- **Instruction**: Copy out the post below on summing divisors of a number word for word, from its title line through its last line.

Passage START

How do I retrieve maximum sum of possible divisors numbers
I have a below function which will give possible divisors of number
Code
divisors <- function(x) {
y <- seq_len(ceiling(x / 2))
y[x %% y == 0]
}
Example
Divisors of 99 will give the below possible values.
divisors(99)
[1] 1 3 9 11 33
My expected Logic :
Go from last digit to first digit in the divisors value
The last number is 33, Here next immediate number divisible by 33 is 11 . So I selected 11 , now traversing from 11 the next immediate number divisible by 11 is 1. So selected 1. Now add all the numbers.
33 + 11 + 1 = 45
Move to next number 11, Now next immediate number divisible by 11 is 1. So selected 1. Now add all the numbers.
11 + 1 = 12
Here immediate
Move to next number 9, Now next immediate number divisible by 11 is 1. So selected 1. Now add all the numbers.

Passage END
Records shown START

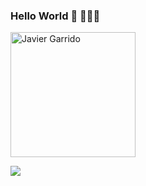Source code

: ### Hello World 👋 👨🏻‍💻

<a href="https://javiergarrido.dev"><img src="https://javiergarrido.dev/javiergarrido.png" alt="Javier Garrido" width="200" height="200" /></a>

![](https://komarev.com/ghpvc/?username=cibergarri&color=orange)

<!--
**cibergarri/cibergarri** is a ✨ _special_ ✨ repository because its `README.md` (this file) appears on your GitHub profile.

Here are some ideas to get you started:

- 🔭 I’m currently working on ...
- 🌱 I’m currently learning ...
- 👯 I’m looking to collaborate on ...
- 🤔 I’m looking for help with ...
- 💬 Ask me about ...
- 📫 How to reach me: ...
- 😄 Pronouns: ...
- ⚡ Fun fact: ...
-->
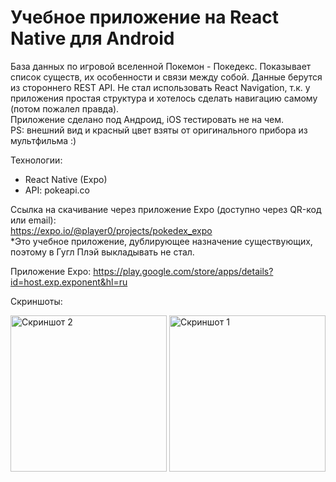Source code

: # Учебное приложение на React Native для Android

База данных по игровой вселенной Покемон - Покедекс. Показывает список существ, их особенности и связи между собой. Данные берутся из стороннего REST API. Не стал использовать React Navigation, т.к. у приложения простая структура и хотелось сделать навигацию самому (потом пожалел правда).  
Приложение сделано под Андроид, iOS тестировать не на чем.  
PS: внешний вид и красный цвет взяты от оригинального прибора из мультфильма :)

Технологии:

- React Native (Expo)
- API: pokeapi.co

Ссылка на скачивание через приложение Expo (доступно через QR-код или email):  
https://expo.io/@player0/projects/pokedex_expo  
\*Это учебное приложение, дублирующее назначение существующих, поэтому в Гугл Плэй выкладывать не стал.

Приложение Expo: https://play.google.com/store/apps/details?id=host.exp.exponent&hl=ru

Скриншоты:

<img src="http://test.u10647.stark.vps-private.net/pokedex2.jpg" alt="Скриншот 2" width="250"/>

<img src="http://test.u10647.stark.vps-private.net/pokedex1.jpg" alt="Скриншот 1" width="250"/>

Records shown END

- **Task output**:
How do I retrieve maximum sum of possible divisors numbers
I have a below function which will give possible divisors of number
Code
divisors <- function(x) {
y <- seq_len(ceiling(x / 2))
y[x %% y == 0]
}
Example
Divisors of 99 will give the below possible values.
divisors(99)
[1] 1 3 9 11 33
My expected Logic :
Go from last digit to first digit in the divisors value
The last number is 33, Here next immediate number divisible by 33 is 11 . So I selected 11 , now traversing from 11 the next immediate number divisible by 11 is 1. So selected 1. Now add all the numbers.
33 + 11 + 1 = 45
Move to next number 11, Now next immediate number divisible by 11 is 1. So selected 1. Now add all the numbers.
11 + 1 = 12
Here immediate
Move to next number 9, Now next immediate number divisible by 11 is 1. So selected 1. Now add all the numbers.